Dr Tony Holohan defends Ireland's response to Covid-19 in nursing homes

Tony Holohan, Chief Medical Officer for the Department of Health & Chair of NPHET, at Leinster House on Kildare Street, Dublin. Photo: Gareth Chaney/Collins
By Aoife Moore

Health officials have defended Ireland's response to the Covid-19 pandemic in nursing homes in the Oireachtas.

There were testy exchanges between the Chief Medical Officer Dr Tony Holohan, who appeared alongside Secretary General of the Department of Health Jim Breslin, and TDs during the first sitting of the Oireachtas special Committee on Covid-19.

The 19 TD strong committee has been formed to examine Ireland’s coronavirus response.

Dr Holohan and Mr Breslin defended Ireland's response to Covid-19 in nursing homes, reiterating that they did not believe that the outbreak of coronavirus in the sector could be attributed to conflicting advice on whether visitor's should be allowed into residential settings.

Sinn Féin's David Cullinane noted that advice from Nursing Homes Ireland (NHI) was given to nursing homes on March 10 that visits should be stopped as concerns over Covid-19 rose, three days later on March 13, NPHET advised that: "Visitor restrictions are not appropriate at this time".

Dr Holohan rejected Mr Cullinane's summary, saying that his advice had been misunderstood or taken out of context: "That's not correct, and I have been quoted as having said that, and if you check our press release in relation to that time, we said the visitor restrictions in respect of nursing homes are not appropriate at this moment in time, which is a totally different thing to what has been interpreted by many people are saying."

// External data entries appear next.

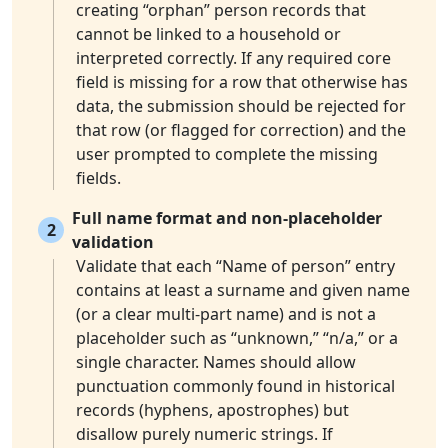
creating “orphan” person records that
cannot be linked to a household or
interpreted correctly. If any required core
field is missing for a row that otherwise has
data, the submission should be rejected for
that row (or flagged for correction) and the
user prompted to complete the missing
fields.
Full name format and non-placeholder
2
validation
Validate that each “Name of person” entry
contains at least a surname and given name
(or a clear multi-part name) and is not a
placeholder such as “unknown,” “n/a,” or a
single character. Names should allow
punctuation commonly found in historical
records (hyphens, apostrophes) but
disallow purely numeric strings. If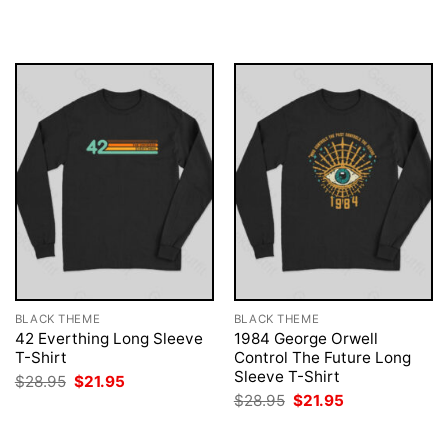
was:
is:
was:
is:
$28.95.
$21.95.
$28.95.
$21.95.
BLACK THEME
BLACK THEME
42 Everthing Long Sleeve
1984 George Orwell
T-Shirt
Control The Future Long
Sleeve T-Shirt
Original
Current
$
28.95
$
21.95
price
price
Original
Current
$
28.95
$
21.95
was:
is:
price
price
$28.95.
$21.95.
was:
is:
$28.95.
$21.95.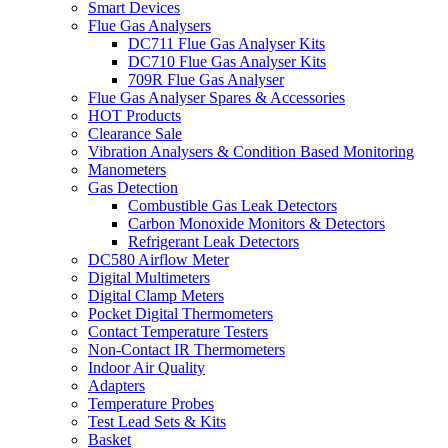
Smart Devices
Flue Gas Analysers
DC711 Flue Gas Analyser Kits
DC710 Flue Gas Analyser Kits
709R Flue Gas Analyser
Flue Gas Analyser Spares & Accessories
HOT Products
Clearance Sale
Vibration Analysers & Condition Based Monitoring
Manometers
Gas Detection
Combustible Gas Leak Detectors
Carbon Monoxide Monitors & Detectors
Refrigerant Leak Detectors
DC580 Airflow Meter
Digital Multimeters
Digital Clamp Meters
Pocket Digital Thermometers
Contact Temperature Testers
Non-Contact IR Thermometers
Indoor Air Quality
Adapters
Temperature Probes
Test Lead Sets & Kits
Basket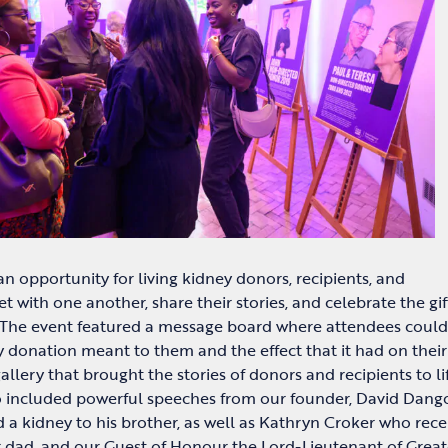
n opportunity for living kidney donors, recipients, and
t with one another, share their stories, and celebrate the gif
 The event featured a message board where attendees could
y donation meant to them and the effect that it had on their 
gallery that brought the stories of donors and recipients to li
o included powerful speeches from our founder, David Dang
a kidney to his brother, as well as Kathryn Croker who rece
r dad, and our Guest of Honour the Lord-Lieutenant of Great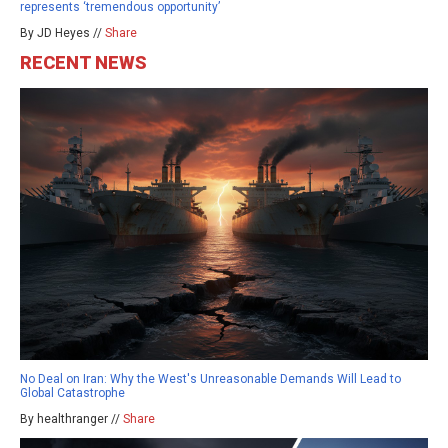
represents ‘tremendous opportunity’
By JD Heyes //
Share
RECENT NEWS
No Deal on Iran: Why the West's Unreasonable Demands Will Lead to
Global Catastrophe
By healthranger //
Share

There has since been over 200 clusters of the virus in the sector, with NHI, a representative group, reporting that they had continually flagged concerns over PPE and had asked for specific advice for the sector on dealing with the crises and that these calls had not been met with action.

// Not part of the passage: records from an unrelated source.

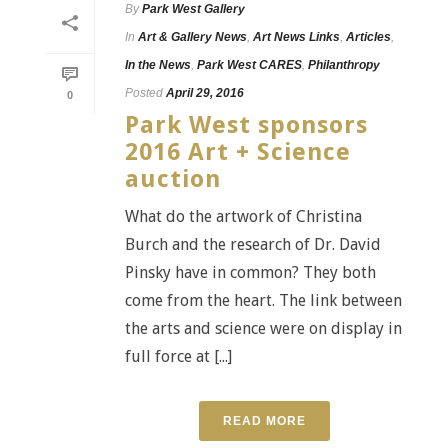
By
Park West Gallery
In
Art & Gallery News
,
Art News Links
,
Articles
,
In the News
,
Park West CARES
,
Philanthropy
Posted
April 29, 2016
0
Park West sponsors
2016 Art + Science
auction
What do the artwork of Christina
Burch and the research of Dr. David
Pinsky have in common? They both
come from the heart. The link between
the arts and science were on display in
full force at [...]
READ MORE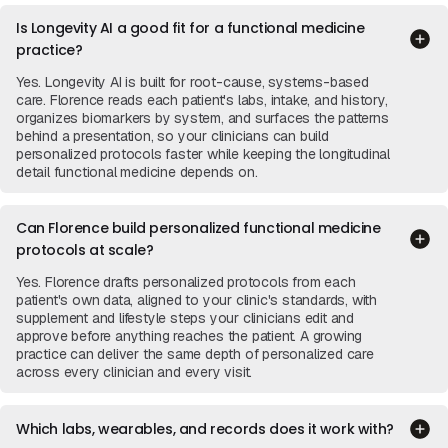
Is Longevity AI a good fit for a functional medicine
practice?
Yes. Longevity AI is built for root-cause, systems-based
care. Florence reads each patient's labs, intake, and history,
organizes biomarkers by system, and surfaces the patterns
behind a presentation, so your clinicians can build
personalized protocols faster while keeping the longitudinal
detail functional medicine depends on.
Can Florence build personalized functional medicine
protocols at scale?
Yes. Florence drafts personalized protocols from each
patient's own data, aligned to your clinic's standards, with
supplement and lifestyle steps your clinicians edit and
approve before anything reaches the patient. A growing
practice can deliver the same depth of personalized care
across every clinician and every visit.
Which labs, wearables, and records does it work with?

"There was a broader piece of advice that related not only to nursing homes, but a range of different actions happening over the course of that week," Dr Holohan said.

We had a substantial concern that there was a lot of unilateral action taking place over the course of that week.

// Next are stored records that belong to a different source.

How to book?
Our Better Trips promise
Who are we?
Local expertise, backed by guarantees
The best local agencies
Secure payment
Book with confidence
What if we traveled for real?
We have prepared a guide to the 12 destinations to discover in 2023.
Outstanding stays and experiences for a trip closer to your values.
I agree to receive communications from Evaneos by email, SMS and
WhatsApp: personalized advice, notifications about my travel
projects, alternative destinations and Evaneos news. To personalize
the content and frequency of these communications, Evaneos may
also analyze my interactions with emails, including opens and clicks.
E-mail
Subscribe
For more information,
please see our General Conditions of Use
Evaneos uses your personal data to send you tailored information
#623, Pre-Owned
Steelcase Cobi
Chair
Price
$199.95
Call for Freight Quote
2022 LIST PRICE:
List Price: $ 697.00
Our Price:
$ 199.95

"A lot of organisations taking their own decisions not informed by our advice and our concern was to try and ensure that we had all of the organisations, operating in step with our advice that ultimately was what happened.

"What we did on the 12th of March was to make a series of different pieces of advice around school closures around a range of measures across society which included a recommendation that visitors to nursing homes and healthcare facilities would cease.

"It was a change in our assessment of the disease.

"Up to that point we didn't think we shouldn't introduce such arrangements."